2.2. Les conceptions des précurseurs.

Les conceptions actuellement « disponibles » et « en usage », dont se revendiquent les travailleurs sociaux, ont une histoire. Celle-ci renseigne à la fois sur les évolutions des représentations de l’enfant, sur les convictions et les valeurs qui sont au fondement des choix éducatifs et sur l’évolution des outils conceptuels, des techniques et des méthodes utilisées.

Nous allons nous intéresser à celles qui ont prévalu durant la première moitié du vingtième siècle en parcourant, l’œuvre de quatre figures, emblématiques en matière d’éducation spécialisée : Aichhorn, Neill, Korczak et Makarenko. Nous n’avons pas opté pour ces auteurs au hasard. Confronté à des réalités diverses, chacun à sa manière a mis en œuvre, dans le champ éducatif, les découvertes majeures que ce siècle a engendrées.

En décryptant le fonctionnement de l’inconscient, en soulignant l’importance déterminante des expériences infantiles, la psychanalyse a profondément bouleversé notre conception de l’homme. Aichhorn, initiateur de la rencontre entre éducation spécialisée et psychanalyse, est à l’origine d’un mouvement qui nourrit, aujourd’hui les pratiques éducatives.
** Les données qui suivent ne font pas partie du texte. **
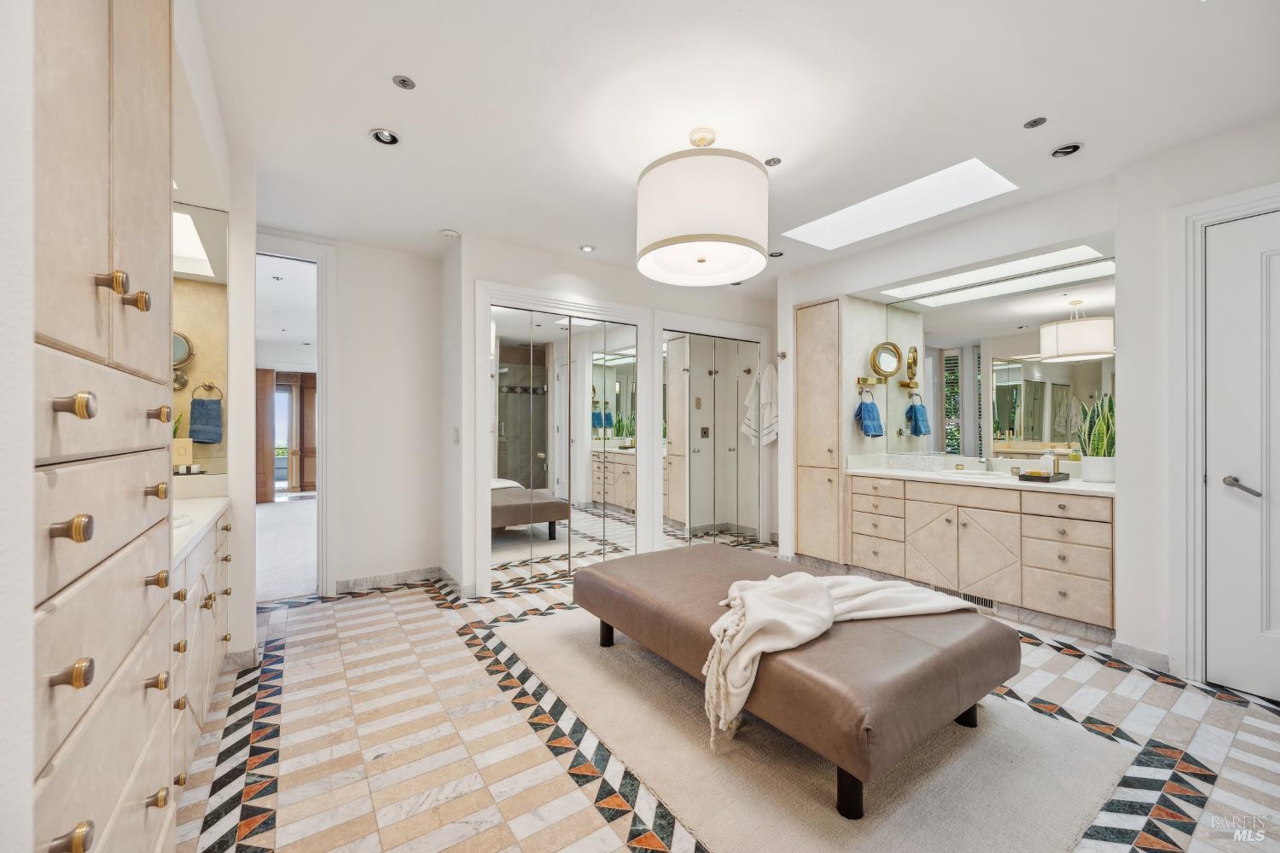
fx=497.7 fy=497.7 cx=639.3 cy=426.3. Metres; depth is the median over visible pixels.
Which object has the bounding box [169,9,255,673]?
left wall
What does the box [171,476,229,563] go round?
left countertop
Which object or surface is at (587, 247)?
recessed light
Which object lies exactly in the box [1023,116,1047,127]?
recessed light
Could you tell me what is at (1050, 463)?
soap bottle
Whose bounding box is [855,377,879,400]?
towel ring
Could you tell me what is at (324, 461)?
doorway frame
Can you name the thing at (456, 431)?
light switch
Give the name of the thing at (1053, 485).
vanity countertop
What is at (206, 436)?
hand towel
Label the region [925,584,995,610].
floor vent
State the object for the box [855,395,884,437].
hand towel
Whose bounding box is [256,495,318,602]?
carpet floor
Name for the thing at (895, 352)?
makeup mirror
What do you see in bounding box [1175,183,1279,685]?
door frame
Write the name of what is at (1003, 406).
wall mirror
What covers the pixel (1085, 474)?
plant pot
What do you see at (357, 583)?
baseboard
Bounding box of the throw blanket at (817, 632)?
[703,567,977,749]
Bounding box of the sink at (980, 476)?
[937,467,1015,480]
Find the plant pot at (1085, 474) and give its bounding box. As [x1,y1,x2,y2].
[1080,456,1117,483]
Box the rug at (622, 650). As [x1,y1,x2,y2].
[498,607,1138,852]
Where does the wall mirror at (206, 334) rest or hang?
attached to the left wall at (234, 468)
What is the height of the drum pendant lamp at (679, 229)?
0.639 m
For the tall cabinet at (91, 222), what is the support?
on the floor at (367, 608)
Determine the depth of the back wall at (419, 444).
3.87 m
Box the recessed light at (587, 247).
[578,244,595,252]
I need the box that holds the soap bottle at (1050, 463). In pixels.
[1039,449,1056,476]
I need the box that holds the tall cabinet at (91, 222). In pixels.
[29,0,177,852]
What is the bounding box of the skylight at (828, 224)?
[782,157,1019,249]
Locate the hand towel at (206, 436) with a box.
[189,396,222,442]
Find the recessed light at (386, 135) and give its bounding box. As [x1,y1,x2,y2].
[369,128,400,144]
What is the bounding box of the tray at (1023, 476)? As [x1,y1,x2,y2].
[1015,470,1070,482]
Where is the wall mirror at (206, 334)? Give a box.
[171,197,228,471]
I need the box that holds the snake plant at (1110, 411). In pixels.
[1073,391,1115,455]
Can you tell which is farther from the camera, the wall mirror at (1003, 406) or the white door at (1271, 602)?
the wall mirror at (1003, 406)
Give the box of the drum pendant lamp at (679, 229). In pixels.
[634,128,769,285]
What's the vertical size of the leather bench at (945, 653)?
0.428 m
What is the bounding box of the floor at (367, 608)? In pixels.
[182,539,1279,852]
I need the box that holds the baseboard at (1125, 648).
[1109,639,1173,673]
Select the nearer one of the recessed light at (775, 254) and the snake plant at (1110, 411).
the snake plant at (1110, 411)
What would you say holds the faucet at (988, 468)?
on the vanity countertop at (1053, 485)
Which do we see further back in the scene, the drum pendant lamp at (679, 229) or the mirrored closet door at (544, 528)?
the mirrored closet door at (544, 528)
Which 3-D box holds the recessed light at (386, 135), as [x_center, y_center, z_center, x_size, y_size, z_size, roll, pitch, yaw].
[-1.214,-1.387,2.370,0.134,0.039,0.133,0,0,-35]
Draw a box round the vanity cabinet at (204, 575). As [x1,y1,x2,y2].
[168,506,232,796]
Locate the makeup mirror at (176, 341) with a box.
[172,331,195,390]
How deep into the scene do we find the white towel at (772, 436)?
5.03 m
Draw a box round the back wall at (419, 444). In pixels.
[324,232,447,590]
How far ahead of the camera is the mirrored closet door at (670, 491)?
4.94 m
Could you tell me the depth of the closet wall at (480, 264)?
4.02 m
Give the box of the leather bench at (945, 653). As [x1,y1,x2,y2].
[571,543,1018,819]
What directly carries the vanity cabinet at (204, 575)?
on the floor at (367, 608)
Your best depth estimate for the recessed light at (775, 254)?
3.95 m
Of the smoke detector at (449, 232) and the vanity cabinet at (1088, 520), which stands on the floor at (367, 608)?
the vanity cabinet at (1088, 520)
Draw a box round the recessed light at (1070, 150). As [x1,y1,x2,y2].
[1049,142,1082,157]
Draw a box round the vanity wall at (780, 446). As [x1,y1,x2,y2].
[778,166,1126,624]
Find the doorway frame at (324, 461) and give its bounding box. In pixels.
[253,234,334,598]
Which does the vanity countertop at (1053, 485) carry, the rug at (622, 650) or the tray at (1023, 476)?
the tray at (1023, 476)
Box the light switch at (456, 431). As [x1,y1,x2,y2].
[452,426,460,444]
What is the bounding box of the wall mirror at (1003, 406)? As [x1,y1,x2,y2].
[884,252,1111,464]
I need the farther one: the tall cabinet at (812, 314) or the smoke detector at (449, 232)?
the tall cabinet at (812, 314)
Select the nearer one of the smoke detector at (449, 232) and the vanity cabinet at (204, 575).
the vanity cabinet at (204, 575)
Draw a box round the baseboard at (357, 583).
[332,565,442,593]
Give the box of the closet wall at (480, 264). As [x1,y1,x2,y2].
[446,232,786,597]
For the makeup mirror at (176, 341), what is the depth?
2.22 m
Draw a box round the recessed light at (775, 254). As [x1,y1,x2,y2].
[768,250,784,257]
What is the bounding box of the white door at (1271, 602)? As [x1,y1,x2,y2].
[1204,209,1279,700]
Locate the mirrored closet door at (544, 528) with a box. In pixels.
[490,301,637,586]
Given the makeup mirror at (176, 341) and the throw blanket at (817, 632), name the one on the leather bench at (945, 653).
the throw blanket at (817, 632)
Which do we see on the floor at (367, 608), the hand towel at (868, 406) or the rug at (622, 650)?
the rug at (622, 650)
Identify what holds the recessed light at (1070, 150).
in the ceiling at (449, 215)
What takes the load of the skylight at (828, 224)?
in the ceiling at (449, 215)
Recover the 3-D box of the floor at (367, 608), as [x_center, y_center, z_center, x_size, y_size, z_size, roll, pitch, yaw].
[0.375,1.272,2.483,5.033,0.100,5.750,0,0,-35]
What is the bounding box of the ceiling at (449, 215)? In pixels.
[190,0,1279,292]
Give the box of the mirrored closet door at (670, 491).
[661,325,761,545]
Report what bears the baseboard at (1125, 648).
attached to the right wall
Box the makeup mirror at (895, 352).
[858,341,902,386]
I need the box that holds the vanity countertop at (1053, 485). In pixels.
[843,454,1117,495]
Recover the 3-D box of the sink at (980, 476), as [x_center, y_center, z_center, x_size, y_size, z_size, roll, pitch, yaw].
[2.397,0.417,3.503,0.398,0.162,0.485,0,0,-35]
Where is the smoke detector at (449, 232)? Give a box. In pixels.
[439,227,459,238]
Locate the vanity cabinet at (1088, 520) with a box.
[850,473,1115,633]
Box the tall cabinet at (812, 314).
[794,295,843,569]
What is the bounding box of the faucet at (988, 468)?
[977,453,994,472]
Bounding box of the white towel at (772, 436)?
[742,362,778,447]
Neill, défenseur d’une pédagogie libertaire, dans la lignée de Paul Robin 145 , de Francisco Ferrer 146 , saisit à bras le corps l’éternelle question de l’autorité. Il lui apporte des réponses d’une originalité radicale. Korczak directeur d’un orphelinat dont l’organisation autogestionnaire préfigure les conceptions institutionnelles en éducation spécialisée, a porté au plus haut point d’exigence l’éthique. Makarenko est, à son corps défendant parfois, le chantre de la pédagogie socialiste. Si l’idéologie communiste, laminée par l’horreur du goulag, n’a plus cours, il n’en reste pas moins vrai que, aux yeux de plusieurs générations d’éducateurs, elle a porté au plus haut leurs valeurs et leurs espoirs humanistes et solidaires. On pense ici à Deligny.
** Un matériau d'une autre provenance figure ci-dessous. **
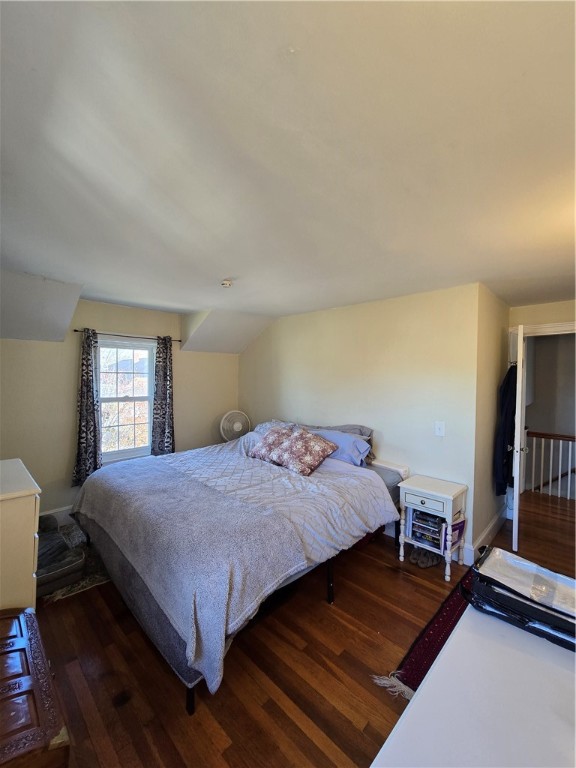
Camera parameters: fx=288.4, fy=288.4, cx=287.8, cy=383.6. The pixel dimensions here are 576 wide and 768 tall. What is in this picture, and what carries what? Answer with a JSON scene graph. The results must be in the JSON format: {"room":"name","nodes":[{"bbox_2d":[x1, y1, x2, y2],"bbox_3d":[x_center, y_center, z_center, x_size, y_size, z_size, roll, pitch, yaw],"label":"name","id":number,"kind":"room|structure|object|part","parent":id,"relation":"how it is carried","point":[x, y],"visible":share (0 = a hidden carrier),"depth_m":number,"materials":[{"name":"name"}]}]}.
{"room":"bedroom","nodes":[
{"label":"bedroom","id":0,"kind":"room"},
{"bbox_2d":[0,293,240,525],"bbox_3d":[-2.064,0.288,3.508,0.141,2.454,3.545,2,2,44],"label":"window wall","id":1,"kind":"structure","parent":0,"point":[51,347],"depth_m":3.15,"materials":[{"name":"paint"}]},
{"bbox_2d":[39,505,75,525],"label":"baseboard","id":2,"kind":"structure","parent":1,"relation":"attached to","point":[51,512],"depth_m":3.11,"materials":[{"name":"white paint"}]},
{"bbox_2d":[97,338,154,463],"bbox_3d":[-2.031,0.215,3.601,0.135,1.525,0.769,2,2,44],"label":"window","id":3,"kind":"structure","parent":1,"relation":"in","point":[146,442],"depth_m":3.62,"materials":[{"name":"white glass"}]},
{"bbox_2d":[74,329,179,341],"bbox_3d":[-1.930,-0.580,3.533,0.106,0.044,1.148,2,2,44],"label":"curtain rod","id":4,"kind":"object","parent":1,"relation":"attached to","point":[76,331],"visible":0.76,"depth_m":3.44,"materials":[{"name":"metal"}]},
{"bbox_2d":[72,328,101,486],"bbox_3d":[-2.199,0.245,3.166,0.106,1.686,0.272,2,2,44],"label":"curtain","id":5,"kind":"object","parent":4,"relation":"hanging from","point":[87,386],"visible":0.96,"depth_m":3.16,"materials":[{"name":"fabric"}]},
{"bbox_2d":[150,335,174,456],"bbox_3d":[-1.606,0.233,3.734,0.100,1.685,0.315,2,2,44],"label":"right curtain","id":6,"kind":"object","parent":4,"relation":"hanging from","point":[166,352],"visible":0.95,"depth_m":3.71,"materials":[{"name":"fabric"}]},
{"bbox_2d":[0,0,575,346],"bbox_3d":[0.306,-0.923,2.187,5.364,0.116,5.024,2,2,44],"label":"ceiling","id":7,"kind":"structure","parent":0,"point":[227,268],"depth_m":1.05,"materials":[{"name":"white paint"}]},
{"bbox_2d":[220,279,232,287],"bbox_3d":[-0.536,-0.864,2.490,0.119,0.039,0.117,2,2,44],"label":"smoke detector","id":8,"kind":"object","parent":7,"relation":"attached to","point":[227,283],"visible":0.99,"depth_m":2.46,"materials":[{"name":"white"}]},
{"bbox_2d":[30,489,575,767],"bbox_3d":[0.979,1.600,2.441,4.987,0.101,6.117,2,2,44],"label":"floor","id":9,"kind":"structure","parent":0,"point":[383,573],"depth_m":1.59,"materials":[{"name":"brown wood"}]},
{"bbox_2d":[0,457,40,611],"bbox_3d":[-1.798,1.037,1.618,0.780,0.975,0.564,2,2,44],"label":"dresser","id":10,"kind":"object","parent":9,"relation":"on","point":[30,568],"visible":0.75,"depth_m":1.54,"materials":[{"name":"paint"}]},
{"bbox_2d":[0,607,70,767],"bbox_3d":[-1.183,1.336,1.030,0.825,0.488,0.529,2,2,44],"label":"wooden chest","id":11,"kind":"object","parent":9,"relation":"on","point":[30,623],"visible":1,"depth_m":1.03,"materials":[{"name":"brown wood"}]},
{"bbox_2d":[40,529,109,602],"bbox_3d":[-1.797,1.522,2.578,1.002,0.013,0.839,2,2,44],"label":"rug","id":12,"kind":"object","parent":9,"relation":"on","point":[79,586],"visible":0.27,"depth_m":2.30,"materials":[{"name":"carpet"}]},
{"bbox_2d":[36,514,86,594],"bbox_3d":[-2.023,1.396,2.358,0.708,0.263,0.524,2,2,44],"label":"pet bed","id":13,"kind":"object","parent":12,"relation":"on","point":[53,539],"visible":0.53,"depth_m":2.26,"materials":[{"name":"grey fabric"}]},
{"bbox_2d":[219,410,250,441],"bbox_3d":[-0.778,0.865,4.241,0.515,0.914,0.387,0,1,-9],"label":"fan","id":14,"kind":"object","parent":9,"relation":"on","point":[236,426],"visible":0.76,"depth_m":4.18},
{"bbox_2d":[71,418,404,711],"bbox_3d":[-0.356,0.975,2.715,2.118,1.099,2.380,2,2,44],"label":"bed","id":15,"kind":"object","parent":9,"relation":"on","point":[356,494],"visible":0.86,"depth_m":1.90,"materials":[{"name":"grey fabric"}]},
{"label":"bed leg","id":16,"kind":"part","parent":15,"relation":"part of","materials":[{"name":"black metal"}]},
{"bbox_2d":[77,456,306,691],"bbox_3d":[-0.865,1.043,2.156,1.984,0.424,0.751,2,2,44],"label":"gray blanket","id":17,"kind":"object","parent":15,"relation":"on","point":[141,476],"visible":0.95,"depth_m":1.66,"materials":[{"name":"fabric"}]},
{"bbox_2d":[249,424,297,461],"bbox_3d":[-0.145,0.632,3.130,0.498,0.314,0.415,2,2,44],"label":"pillow","id":18,"kind":"object","parent":15,"relation":"on","point":[265,442],"visible":0.72,"depth_m":3.05,"materials":[{"name":"fabric"}]},
{"bbox_2d":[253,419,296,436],"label":"pillow","id":19,"kind":"object","parent":15,"relation":"on","point":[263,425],"visible":0.25,"depth_m":3.61,"materials":[{"name":"fabric"}]},
{"bbox_2d":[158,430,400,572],"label":"comforter","id":20,"kind":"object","parent":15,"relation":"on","point":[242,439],"visible":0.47,"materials":[{"name":"white fabric"}]},
{"bbox_2d":[266,426,337,475],"bbox_3d":[0.132,0.646,2.843,0.617,0.333,0.417,2,2,44],"label":"floral pillow","id":21,"kind":"object","parent":15,"relation":"on","point":[317,452],"visible":1,"depth_m":2.72,"materials":[{"name":"fabric"}]},
{"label":"bed leg","id":22,"kind":"part","parent":15,"relation":"part of","materials":[{"name":"black metal"}]},
{"bbox_2d":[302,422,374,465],"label":"gray pillow","id":23,"kind":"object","parent":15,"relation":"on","point":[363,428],"visible":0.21,"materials":[{"name":"fabric"}]},
{"bbox_2d":[309,427,371,466],"bbox_3d":[0.482,0.658,3.056,0.753,0.301,0.362,2,2,44],"label":"blue pillow","id":24,"kind":"object","parent":15,"relation":"on","point":[345,438],"visible":0.61,"depth_m":2.89,"materials":[{"name":"blue fabric"}]},
{"bbox_2d":[371,567,475,700],"bbox_3d":[1.268,1.560,1.820,0.674,0.011,1.528,2,2,44],"label":"rug","id":25,"kind":"object","parent":9,"relation":"on","point":[447,621],"visible":0.29,"depth_m":1.72,"materials":[{"name":"red carpet"}]},
{"bbox_2d":[409,547,440,567],"bbox_3d":[1.211,1.514,2.565,0.216,0.084,0.252,2,2,44],"label":"slippers","id":26,"kind":"object","parent":9,"relation":"on","point":[428,565],"visible":0.9,"depth_m":2.52,"materials":[{"name":"grey"}]},
{"bbox_2d":[397,474,468,580],"bbox_3d":[1.251,1.229,2.534,0.466,0.674,0.387,2,2,44],"label":"nightstand","id":27,"kind":"object","parent":9,"relation":"on","point":[448,497],"visible":0.92,"depth_m":2.45,"materials":[{"name":"white wood"}]},
{"bbox_3d":[1.096,0.938,2.353,0.304,0.102,0.035,2,2,44],"label":"drawer","id":28,"kind":"part","parent":27,"relation":"part of","materials":[{"name":"white wood"}]},
{"bbox_2d":[408,507,444,550],"bbox_3d":[1.246,1.250,2.551,0.298,0.248,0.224,2,2,44],"label":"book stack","id":29,"kind":"object","parent":27,"relation":"in","point":[435,526],"visible":0.8,"depth_m":2.49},
{"bbox_2d":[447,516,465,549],"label":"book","id":30,"kind":"object","parent":27,"relation":"in","point":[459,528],"visible":0.5,"depth_m":2.40,"materials":[{"name":"purple paper"}]},
{"bbox_2d":[369,598,575,767],"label":"table","id":31,"kind":"object","parent":9,"relation":"on","point":[418,699],"visible":0.9,"depth_m":0.70,"materials":[{"name":"white paint"}]},
{"bbox_2d":[464,546,575,652],"bbox_3d":[0.856,0.703,0.983,0.412,0.127,0.319,2,2,44],"label":"black case","id":32,"kind":"object","parent":31,"relation":"on","point":[499,583],"visible":0.96,"depth_m":0.94,"materials":[{"name":"black"}]},
{"bbox_2d":[524,430,575,499],"bbox_3d":[4.198,1.112,3.699,2.665,0.992,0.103,2,2,44],"label":"stair railing","id":33,"kind":"object","parent":9,"relation":"on","point":[568,491],"visible":0.84,"depth_m":4.13,"materials":[{"name":"white wood"}]},
{"bbox_2d":[239,282,484,561],"bbox_3d":[0.460,0.314,3.637,3.307,2.460,0.133,2,2,44],"label":"back wall","id":34,"kind":"structure","parent":0,"point":[287,328],"depth_m":2.97,"materials":[{"name":"paint"}]},
{"bbox_2d":[434,421,444,436],"bbox_3d":[1.389,0.412,2.647,0.075,0.125,0.017,2,2,44],"label":"light switch","id":35,"kind":"object","parent":34,"relation":"attached to","point":[437,429],"visible":0.97,"depth_m":2.65,"materials":[{"name":"white plastic"}]},
{"bbox_2d":[472,283,509,562],"bbox_3d":[2.113,0.327,3.036,0.132,2.461,1.249,2,2,44],"label":"side wall","id":36,"kind":"structure","parent":0,"point":[500,318],"depth_m":2.77,"materials":[{"name":"beige paint"}]},
{"bbox_2d":[464,505,506,566],"bbox_3d":[1.961,1.490,2.896,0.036,0.143,1.155,2,2,44],"label":"baseboard","id":37,"kind":"structure","parent":36,"relation":"attached to","point":[497,517],"depth_m":2.79,"materials":[{"name":"white paint"}]},
{"bbox_2d":[506,298,575,516],"bbox_3d":[4.297,0.524,4.307,2.737,2.966,0.564,2,2,44],"label":"door wall","id":38,"kind":"structure","parent":0,"point":[535,317],"depth_m":4.44,"materials":[{"name":"beige paint"}]},
{"bbox_2d":[511,325,526,552],"bbox_3d":[2.304,0.512,2.924,0.156,2.079,0.762,2,2,44],"label":"door","id":39,"kind":"structure","parent":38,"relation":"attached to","point":[515,517],"depth_m":2.60,"materials":[{"name":"white paint"}]},
{"bbox_2d":[493,367,516,493],"bbox_3d":[2.262,0.446,2.979,0.174,1.261,0.514,2,2,44],"label":"black jacket","id":40,"kind":"object","parent":39,"relation":"hanging from","point":[507,383],"visible":0.65,"depth_m":2.86,"materials":[{"name":"black fabric"}]},
{"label":"doorknob","id":41,"kind":"part","parent":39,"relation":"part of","materials":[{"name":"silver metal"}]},
{"bbox_2d":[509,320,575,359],"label":"door frame","id":42,"kind":"structure","parent":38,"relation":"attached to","point":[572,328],"depth_m":3.03,"materials":[{"name":"white paint"}]}
]}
De plus, par-delà l’originalité de leur pensée et leur statut de chefs de files, chacun d’entre-eux a construit dans un quotidien laborieux, une oeuvre originale et reconnue parses qualités intrinsèques. Enfin, ils ont été confrontés au problème de la violence des jeunes qui nous préoccupe. Peu ou prou, les courants contemporains sont les héritiers de leurs conceptions. 147

Notes
145.

Paul Robin (1837-1912). Militant libertaire et pédagogue novateur, il dirigea pendant quatorze ans (1880-1894), l’orphelinat de Cempuis près de Paris, dans lequel il mis en œuvre ses conceptions éducatives

146.

Francisco Ferrer (1859-1909). Pédagogue espagnol, il fonde à Barcelone « l’Ecole moderne » conçue sur des bases « scientifiques et rationnelles » et dont il attend qu’elles contribuent au développement de la « solidarité universelle ». Il sera fusillé à la suite des émeutes révolutionnaires qui se déclarèrent à Barcelone en Juillet 1909 et tombera, selon la légende, en criant : « Je suis innocent, vive l’Ecole moderne ».

147.

On l’aura remarqué, nous n’illustrons pas toutes des catégories mises en lumière par A Capul et A Lemay dans leur typologie des courants de l’éducation spécialisée. C’est, nous semble-t-il, qu’elles n’ont pas toutes trouvé à se déployer de façon pertinente dans le domaine de l’inadaptation sociale. C’est le cas, par exemple, des théories du maternage thérapeutique, qui ont trouvé leur usage plutôt dans le domaine des personnes en situation de handicap, ou bien encore qu’elles n’aient trouvé, à ce jour, que peu d’écho en France dans ce domaine, à l’image des conceptions comportementalo-cognitivistes.